Records from a collection

┏━━

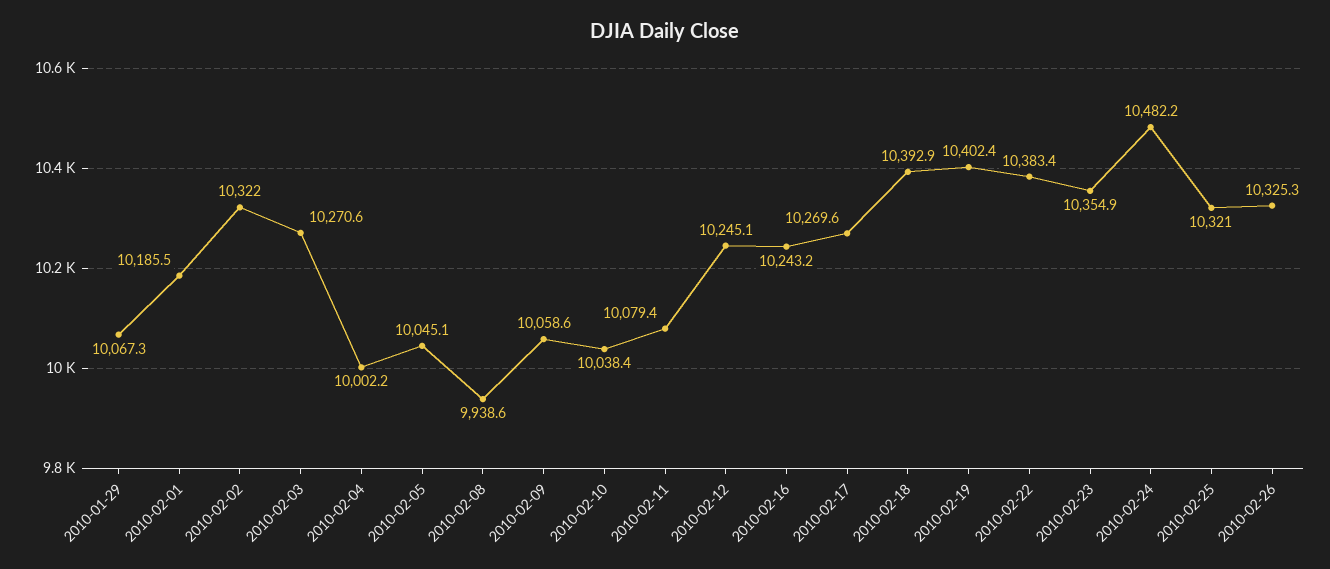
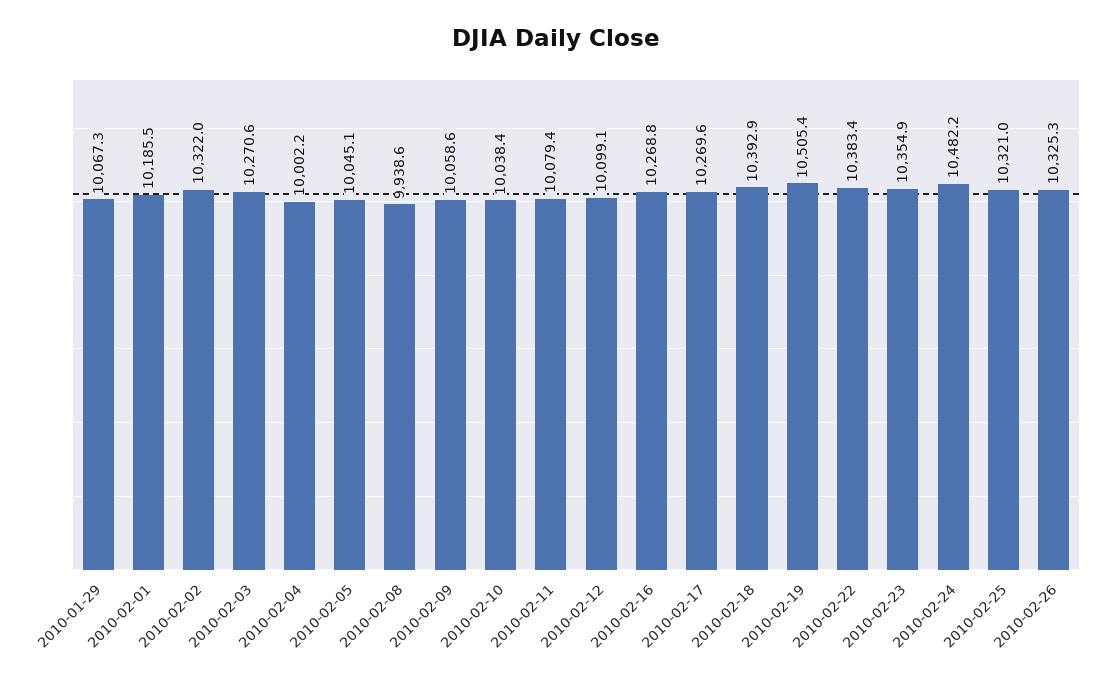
  {
    "2010-01-29": 10067.3,
    "2010-02-01": 10185.5,
    "2010-02-02": 10322,
    "2010-02-03": 10270.6,
    "2010-02-04": 10002.2,
    "2010-02-05": 10045.1,
    "2010-02-08": 9938.6,
    "2010-02-09": 10058.6,
    "2010-02-10": 10038.4,
    "2010-02-11": 10079.4,
-   "2010-02-12": 10245.1,
+   "2010-02-12": 10099.1,
-   "2010-02-16": 10243.2,
+   "2010-02-16": 10268.8,
    "2010-02-17": 10269.6,
    "2010-02-18": 10392.9,
-   "2010-02-19": 10402.4,
+   "2010-02-19": 10505.4,
    "2010-02-22": 10383.4,
    "2010-02-23": 10354.9,
    "2010-02-24": 10482.2,
    "2010-02-25": 10321,
    "2010-02-26": 10325.3
  }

┗━━

Transcribe each entry above character for character, omitting pictures.

  {
    "2010-01-29": 10067.3,
    "2010-02-01": 10185.5,
    "2010-02-02": 10322,
    "2010-02-03": 10270.6,
    "2010-02-04": 10002.2,
    "2010-02-05": 10045.1,
    "2010-02-08": 9938.6,
    "2010-02-09": 10058.6,
    "2010-02-10": 10038.4,
    "2010-02-11": 10079.4,
-   "2010-02-12": 10245.1,
+   "2010-02-12": 10099.1,
-   "2010-02-16": 10243.2,
+   "2010-02-16": 10268.8,
    "2010-02-17": 10269.6,
    "2010-02-18": 10392.9,
-   "2010-02-19": 10402.4,
+   "2010-02-19": 10505.4,
    "2010-02-22": 10383.4,
    "2010-02-23": 10354.9,
    "2010-02-24": 10482.2,
    "2010-02-25": 10321,
    "2010-02-26": 10325.3
  }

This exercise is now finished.